SELECTED PROCEEDINGS FROM THE 2017-18 EUROPEAN KNEE SOCIETY MEETINGS
Where Are We Now?
Incorrect mechanical alignment has been considered a main cause of polyethylene wear and implant loosening after TKA. Although the risk of aseptic loosening and polyethylene wear generally is low, it is not zero, and other problems (like instability and stiffness ) remain largely unsolved. I believe that component positioning influences all of these important endpoints, and is a primary factor influencing the likelihood that a TKA will provide the patient with a mobile, stable, and well-aligned knee. Because of the importance of alignment, a number of technologies have been developed in the hopes of helping surgeons achieve correct alignment more frequently. But these approaches—including computer assisted surgery (CAS), patient specific instrumentation, and robotics—must not only help us to improve alignment; they also need to be easy and efficient enough to use in routine practice, and they must be cost effective.
The paper by Budhiparama and colleagues  concentrated on accelerometer-based navigation (ABN) systems; these are handheld devices that can guide distal femoral and proximal tibial resections. They may be simpler and less expensive than large computer consoles like those used in traditional CAS systems. In their systematic review that included 10 studies on the two available systems, Budhiparama and colleagues  found inconsistent evidence on mechanical-axis alignment or component positioning improvements. They also found no conclusive benefit in terms of patient-reported outcomes, and with more than 600 patients in each group, it was large enough to detect meaningful differences had they been present. While this review  did not provide long-term assessment of revision risk as one study provided for traditional CAS in TKA , there is no particular reason to think the results will improve over time (indeed, they did not in our long-term study ), and it did not demonstrate any important benefit to ABN systems.
Where Do We Need To Go?
Because of the absence of evidence in support of ABN, it seems to me that future work should be borne under research protocols, until or unless the technology is shown to have a benefit that patients can perceive. Should this occur, we could then have conversations about target alignment values, ranges, and number of outliers. But insofar as this study  and another by Matsumoto and colleagues  found no compelling advantages to ABN, I believe that patients should not bear additional costs nor surgical time associated with its use.
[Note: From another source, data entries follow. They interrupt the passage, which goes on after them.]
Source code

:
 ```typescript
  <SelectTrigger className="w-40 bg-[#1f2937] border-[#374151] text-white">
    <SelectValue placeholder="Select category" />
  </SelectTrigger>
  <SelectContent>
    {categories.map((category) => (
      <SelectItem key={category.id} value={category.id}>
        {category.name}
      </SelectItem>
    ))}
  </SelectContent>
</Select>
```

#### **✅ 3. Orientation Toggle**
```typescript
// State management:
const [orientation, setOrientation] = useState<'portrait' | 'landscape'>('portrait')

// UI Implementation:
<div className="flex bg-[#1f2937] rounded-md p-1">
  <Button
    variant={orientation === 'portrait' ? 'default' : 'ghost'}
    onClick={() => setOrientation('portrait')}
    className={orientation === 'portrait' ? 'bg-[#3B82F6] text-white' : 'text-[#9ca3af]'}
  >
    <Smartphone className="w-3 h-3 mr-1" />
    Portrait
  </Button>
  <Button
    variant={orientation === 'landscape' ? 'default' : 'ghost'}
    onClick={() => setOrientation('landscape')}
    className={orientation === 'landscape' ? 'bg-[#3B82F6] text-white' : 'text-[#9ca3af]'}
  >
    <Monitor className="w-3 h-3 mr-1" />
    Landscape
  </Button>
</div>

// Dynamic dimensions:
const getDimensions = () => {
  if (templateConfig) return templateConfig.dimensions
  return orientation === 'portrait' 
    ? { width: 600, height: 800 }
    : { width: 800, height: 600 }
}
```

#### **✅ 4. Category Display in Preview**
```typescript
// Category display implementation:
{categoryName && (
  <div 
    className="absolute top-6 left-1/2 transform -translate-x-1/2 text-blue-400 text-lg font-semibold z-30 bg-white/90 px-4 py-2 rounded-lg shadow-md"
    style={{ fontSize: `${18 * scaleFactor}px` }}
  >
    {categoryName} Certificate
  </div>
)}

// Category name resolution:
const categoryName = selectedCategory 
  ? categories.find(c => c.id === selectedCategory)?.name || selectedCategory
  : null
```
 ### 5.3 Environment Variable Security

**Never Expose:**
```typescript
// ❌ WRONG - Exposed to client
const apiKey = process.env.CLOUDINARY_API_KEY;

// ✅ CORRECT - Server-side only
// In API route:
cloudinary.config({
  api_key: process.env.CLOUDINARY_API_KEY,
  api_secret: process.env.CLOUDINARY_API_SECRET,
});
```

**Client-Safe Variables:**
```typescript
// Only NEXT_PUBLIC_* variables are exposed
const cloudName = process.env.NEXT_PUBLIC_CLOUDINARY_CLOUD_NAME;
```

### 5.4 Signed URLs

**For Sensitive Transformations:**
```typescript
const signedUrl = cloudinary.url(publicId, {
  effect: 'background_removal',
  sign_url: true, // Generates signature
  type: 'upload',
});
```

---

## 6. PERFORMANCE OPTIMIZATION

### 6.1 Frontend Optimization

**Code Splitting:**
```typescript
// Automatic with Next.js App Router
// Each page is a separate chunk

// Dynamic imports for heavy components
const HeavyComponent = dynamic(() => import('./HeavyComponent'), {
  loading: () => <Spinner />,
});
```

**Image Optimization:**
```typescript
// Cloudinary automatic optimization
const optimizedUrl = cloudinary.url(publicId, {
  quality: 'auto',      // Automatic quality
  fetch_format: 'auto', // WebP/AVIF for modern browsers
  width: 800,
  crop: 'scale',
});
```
The absence of increased surgical time, as recorded in this review and another study , is one reason to consider ABN technology since additional surgical time is considered as one of the limiting factors by orthopaedic surgeons for a wider use of conventional CAS systems in TKA.
If ABN is to see wider use, it may need improvements in terms of consistency of registration of the femoral head , which has implications when assessing the target alignment ranges. More-recent studies have called into question whether such precision of alignment is even necessary , particularly with the improved polyethylene bearings that now are available, and whether alternative alignment targets (such as constitutional varus  or kinematic alignment ) may be as good or better for some individuals.
How Do We Get There?
Since the global usage of TKA is increasing, it is important to explore any technological avenues that can help us to improve long-term results. Although the current review suggested that ABN is unlikely to do that , I point out that it included only four randomized trials. There is room for more work on this subject, but any such work should be considered (and funded as) clinical research with the need for several concomitant studies demonstrating the system to be beneficial for the patient.
If such research is to be conducted, it will be essential to further define what the most important anatomic endpoint ABN could improve upon. If most instances of loosening are tibial, perhaps that is where the emphasis should be; by contrast, it might be the overall limb axis. Future studies should help determine this. We must remember that these systems do not guide us in terms of tibial or femoral rotation, which also is important. We also need to think about the clinical endpoints that matter and the kinds of studies that might best guide us. For example, one randomized trial found computer navigation in bilateral TKA to provide no benefit in terms of pain, function, or survivorship , while the Australian Joint Replacement Registry demonstrated a reduction in aseptic loosening when using CAS TKA in patients younger than 65 years of age .
I believe that precision and reproducibility are essential to a high-quality, well-performing TKA, and although past results with computer navigation and ABN have been mixed, my hope is that refinements to those approaches will deliver better results in the future.